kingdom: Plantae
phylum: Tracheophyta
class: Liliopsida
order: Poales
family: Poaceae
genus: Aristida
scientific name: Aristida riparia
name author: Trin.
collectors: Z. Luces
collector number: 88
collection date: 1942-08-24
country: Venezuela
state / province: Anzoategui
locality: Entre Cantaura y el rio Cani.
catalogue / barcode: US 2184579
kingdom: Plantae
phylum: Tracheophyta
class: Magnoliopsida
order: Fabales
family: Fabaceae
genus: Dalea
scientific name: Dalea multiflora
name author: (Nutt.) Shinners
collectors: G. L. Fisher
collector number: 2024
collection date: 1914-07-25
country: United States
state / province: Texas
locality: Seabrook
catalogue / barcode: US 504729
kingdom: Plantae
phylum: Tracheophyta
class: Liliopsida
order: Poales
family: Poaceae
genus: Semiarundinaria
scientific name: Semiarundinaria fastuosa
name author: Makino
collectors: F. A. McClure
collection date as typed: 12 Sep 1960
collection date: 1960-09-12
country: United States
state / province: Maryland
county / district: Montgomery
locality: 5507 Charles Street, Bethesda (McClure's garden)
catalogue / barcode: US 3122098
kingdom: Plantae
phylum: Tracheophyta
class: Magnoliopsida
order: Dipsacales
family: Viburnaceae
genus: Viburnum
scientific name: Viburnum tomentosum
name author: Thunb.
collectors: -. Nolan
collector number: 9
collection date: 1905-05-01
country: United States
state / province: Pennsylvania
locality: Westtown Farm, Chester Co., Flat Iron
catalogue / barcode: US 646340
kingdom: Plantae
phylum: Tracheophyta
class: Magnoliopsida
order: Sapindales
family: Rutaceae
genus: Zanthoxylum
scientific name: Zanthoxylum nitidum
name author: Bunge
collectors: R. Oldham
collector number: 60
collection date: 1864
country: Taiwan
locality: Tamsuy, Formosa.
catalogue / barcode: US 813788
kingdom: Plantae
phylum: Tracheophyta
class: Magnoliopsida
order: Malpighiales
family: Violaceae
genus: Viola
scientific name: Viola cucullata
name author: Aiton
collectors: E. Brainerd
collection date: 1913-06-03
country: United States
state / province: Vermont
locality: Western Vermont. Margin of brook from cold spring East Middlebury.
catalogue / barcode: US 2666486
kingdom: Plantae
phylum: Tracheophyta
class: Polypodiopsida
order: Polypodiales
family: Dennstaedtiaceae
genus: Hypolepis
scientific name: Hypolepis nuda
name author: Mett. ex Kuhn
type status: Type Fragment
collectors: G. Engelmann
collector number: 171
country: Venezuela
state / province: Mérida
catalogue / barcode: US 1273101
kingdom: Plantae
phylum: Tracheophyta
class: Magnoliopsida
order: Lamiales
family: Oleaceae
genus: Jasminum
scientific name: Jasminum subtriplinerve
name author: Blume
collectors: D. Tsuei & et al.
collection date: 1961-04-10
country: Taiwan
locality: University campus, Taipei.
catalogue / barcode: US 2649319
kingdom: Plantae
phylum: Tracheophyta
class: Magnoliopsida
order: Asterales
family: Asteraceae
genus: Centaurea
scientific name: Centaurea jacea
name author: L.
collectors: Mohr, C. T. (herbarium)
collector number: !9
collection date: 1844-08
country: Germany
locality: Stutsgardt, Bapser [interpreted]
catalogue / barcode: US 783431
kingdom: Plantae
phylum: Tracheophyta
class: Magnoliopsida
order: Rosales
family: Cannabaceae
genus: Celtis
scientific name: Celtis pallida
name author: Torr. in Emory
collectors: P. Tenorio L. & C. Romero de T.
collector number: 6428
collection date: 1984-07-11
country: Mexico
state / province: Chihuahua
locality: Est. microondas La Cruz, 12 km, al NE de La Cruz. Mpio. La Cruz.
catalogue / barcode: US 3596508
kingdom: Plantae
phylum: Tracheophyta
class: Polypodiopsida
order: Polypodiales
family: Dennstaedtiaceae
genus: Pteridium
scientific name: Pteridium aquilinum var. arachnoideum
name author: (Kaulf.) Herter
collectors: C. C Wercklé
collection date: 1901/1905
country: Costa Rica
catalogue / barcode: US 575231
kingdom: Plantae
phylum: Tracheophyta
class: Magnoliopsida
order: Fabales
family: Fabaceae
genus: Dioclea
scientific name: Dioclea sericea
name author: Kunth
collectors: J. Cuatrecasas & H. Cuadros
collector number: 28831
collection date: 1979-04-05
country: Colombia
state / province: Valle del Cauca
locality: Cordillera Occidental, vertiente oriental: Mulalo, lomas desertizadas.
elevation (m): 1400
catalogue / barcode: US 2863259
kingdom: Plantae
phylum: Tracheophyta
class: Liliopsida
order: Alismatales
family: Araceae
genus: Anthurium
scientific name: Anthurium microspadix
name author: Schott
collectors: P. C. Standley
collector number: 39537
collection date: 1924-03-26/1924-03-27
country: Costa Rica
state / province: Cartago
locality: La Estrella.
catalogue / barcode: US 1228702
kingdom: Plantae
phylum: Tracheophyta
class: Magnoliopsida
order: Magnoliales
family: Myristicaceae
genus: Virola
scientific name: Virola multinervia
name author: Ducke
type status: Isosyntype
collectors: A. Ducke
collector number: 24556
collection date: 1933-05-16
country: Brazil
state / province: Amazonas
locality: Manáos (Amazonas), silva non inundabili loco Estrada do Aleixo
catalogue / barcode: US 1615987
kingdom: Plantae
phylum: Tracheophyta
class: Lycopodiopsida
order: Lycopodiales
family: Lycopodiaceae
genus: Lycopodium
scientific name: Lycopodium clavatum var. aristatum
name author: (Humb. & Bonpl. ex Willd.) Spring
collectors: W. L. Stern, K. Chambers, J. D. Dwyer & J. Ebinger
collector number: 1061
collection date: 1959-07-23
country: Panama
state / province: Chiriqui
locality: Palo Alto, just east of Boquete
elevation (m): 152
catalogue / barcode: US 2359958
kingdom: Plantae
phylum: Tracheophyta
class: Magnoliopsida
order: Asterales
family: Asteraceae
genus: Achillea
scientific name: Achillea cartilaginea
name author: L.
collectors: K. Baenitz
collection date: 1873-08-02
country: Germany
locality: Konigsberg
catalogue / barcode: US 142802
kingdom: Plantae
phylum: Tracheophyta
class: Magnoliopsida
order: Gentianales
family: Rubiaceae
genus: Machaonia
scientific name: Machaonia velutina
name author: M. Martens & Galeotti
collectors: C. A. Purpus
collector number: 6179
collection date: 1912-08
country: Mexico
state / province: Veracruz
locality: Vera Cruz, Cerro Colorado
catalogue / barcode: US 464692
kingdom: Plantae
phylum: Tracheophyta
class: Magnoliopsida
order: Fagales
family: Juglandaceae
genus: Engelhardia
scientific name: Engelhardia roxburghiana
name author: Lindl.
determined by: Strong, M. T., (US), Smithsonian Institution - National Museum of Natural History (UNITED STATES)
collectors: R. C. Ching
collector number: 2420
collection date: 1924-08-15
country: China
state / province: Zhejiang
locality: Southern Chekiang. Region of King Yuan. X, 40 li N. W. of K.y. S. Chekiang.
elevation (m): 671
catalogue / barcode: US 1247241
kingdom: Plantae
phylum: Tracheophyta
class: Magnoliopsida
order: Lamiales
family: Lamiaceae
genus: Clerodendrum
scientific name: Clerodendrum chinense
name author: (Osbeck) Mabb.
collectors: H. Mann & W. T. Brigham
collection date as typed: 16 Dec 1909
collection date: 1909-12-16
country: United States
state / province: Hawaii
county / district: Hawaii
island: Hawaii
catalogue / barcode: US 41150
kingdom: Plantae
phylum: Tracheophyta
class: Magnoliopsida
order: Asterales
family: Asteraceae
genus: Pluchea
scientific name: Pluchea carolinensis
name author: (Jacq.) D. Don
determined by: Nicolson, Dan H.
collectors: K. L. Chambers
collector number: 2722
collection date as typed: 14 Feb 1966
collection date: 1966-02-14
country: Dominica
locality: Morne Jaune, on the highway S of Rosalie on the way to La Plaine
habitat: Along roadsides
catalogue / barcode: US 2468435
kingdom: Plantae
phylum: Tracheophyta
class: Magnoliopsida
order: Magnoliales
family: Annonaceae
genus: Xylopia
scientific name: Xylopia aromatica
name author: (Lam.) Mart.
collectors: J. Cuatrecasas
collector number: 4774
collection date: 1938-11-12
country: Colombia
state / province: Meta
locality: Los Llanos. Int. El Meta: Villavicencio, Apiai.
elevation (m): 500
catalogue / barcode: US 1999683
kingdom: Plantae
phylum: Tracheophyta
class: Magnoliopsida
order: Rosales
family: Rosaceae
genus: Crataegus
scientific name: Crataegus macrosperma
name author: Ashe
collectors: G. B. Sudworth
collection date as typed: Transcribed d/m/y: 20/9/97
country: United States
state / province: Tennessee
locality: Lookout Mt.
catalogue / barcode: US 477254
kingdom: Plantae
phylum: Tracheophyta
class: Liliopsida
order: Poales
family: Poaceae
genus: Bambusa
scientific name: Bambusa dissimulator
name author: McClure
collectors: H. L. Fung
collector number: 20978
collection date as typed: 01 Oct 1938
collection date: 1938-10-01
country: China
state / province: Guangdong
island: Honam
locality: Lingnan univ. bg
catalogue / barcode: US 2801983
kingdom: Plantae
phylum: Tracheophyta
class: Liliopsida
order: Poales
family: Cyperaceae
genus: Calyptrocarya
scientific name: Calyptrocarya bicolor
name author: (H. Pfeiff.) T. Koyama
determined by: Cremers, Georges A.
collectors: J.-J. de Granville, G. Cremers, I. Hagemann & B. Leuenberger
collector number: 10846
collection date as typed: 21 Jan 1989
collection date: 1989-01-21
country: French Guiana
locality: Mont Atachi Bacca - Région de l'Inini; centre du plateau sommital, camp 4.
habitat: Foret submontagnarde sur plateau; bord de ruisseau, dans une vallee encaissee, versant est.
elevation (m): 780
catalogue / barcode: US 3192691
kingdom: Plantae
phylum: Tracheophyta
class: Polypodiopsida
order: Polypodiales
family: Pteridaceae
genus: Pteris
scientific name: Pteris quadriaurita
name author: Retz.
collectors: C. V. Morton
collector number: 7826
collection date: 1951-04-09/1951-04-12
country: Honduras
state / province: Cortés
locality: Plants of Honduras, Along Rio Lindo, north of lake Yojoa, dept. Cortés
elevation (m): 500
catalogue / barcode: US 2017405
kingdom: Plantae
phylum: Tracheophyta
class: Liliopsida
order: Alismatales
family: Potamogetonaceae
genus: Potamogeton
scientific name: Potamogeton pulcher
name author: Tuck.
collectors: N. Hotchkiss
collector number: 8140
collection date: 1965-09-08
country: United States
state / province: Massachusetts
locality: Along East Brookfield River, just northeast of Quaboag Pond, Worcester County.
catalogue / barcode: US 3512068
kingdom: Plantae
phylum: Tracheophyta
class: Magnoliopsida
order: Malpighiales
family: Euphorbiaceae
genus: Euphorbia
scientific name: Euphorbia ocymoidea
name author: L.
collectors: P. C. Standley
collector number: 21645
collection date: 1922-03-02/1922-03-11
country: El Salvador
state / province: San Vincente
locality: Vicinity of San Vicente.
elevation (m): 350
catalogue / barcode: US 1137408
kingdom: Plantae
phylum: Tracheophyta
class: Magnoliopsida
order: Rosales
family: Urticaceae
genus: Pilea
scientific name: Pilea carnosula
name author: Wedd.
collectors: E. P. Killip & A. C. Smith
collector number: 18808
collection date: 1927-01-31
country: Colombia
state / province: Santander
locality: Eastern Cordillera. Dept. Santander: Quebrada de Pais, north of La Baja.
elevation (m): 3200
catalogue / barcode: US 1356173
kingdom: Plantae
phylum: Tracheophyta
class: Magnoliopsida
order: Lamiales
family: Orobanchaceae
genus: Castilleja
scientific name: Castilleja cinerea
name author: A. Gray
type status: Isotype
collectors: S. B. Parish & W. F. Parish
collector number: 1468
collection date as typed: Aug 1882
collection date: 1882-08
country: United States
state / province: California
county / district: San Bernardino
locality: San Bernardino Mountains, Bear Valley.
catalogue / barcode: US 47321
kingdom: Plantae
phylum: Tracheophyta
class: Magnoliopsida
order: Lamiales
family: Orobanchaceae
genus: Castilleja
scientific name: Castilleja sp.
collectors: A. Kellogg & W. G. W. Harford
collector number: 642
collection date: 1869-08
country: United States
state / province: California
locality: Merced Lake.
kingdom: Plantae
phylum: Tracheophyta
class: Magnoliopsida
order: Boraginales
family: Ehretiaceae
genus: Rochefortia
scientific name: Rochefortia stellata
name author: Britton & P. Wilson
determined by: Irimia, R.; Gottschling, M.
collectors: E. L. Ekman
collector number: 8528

+ + + + + + +

- [Task description] Can you arrange the entries, from their first line up to and including the line with "state / province: Anzoategui", as a JSON list of strings with one string per line and no blank lines?

- [Written response]
[
  "kingdom: Plantae",
  "phylum: Tracheophyta",
  "class: Liliopsida",
  "order: Poales",
  "family: Poaceae",
  "genus: Aristida",
  "scientific name: Aristida riparia",
  "name author: Trin.",
  "collectors: Z. Luces",
  "collector number: 88",
  "collection date: 1942-08-24",
  "country: Venezuela",
  "state / province: Anzoategui"
]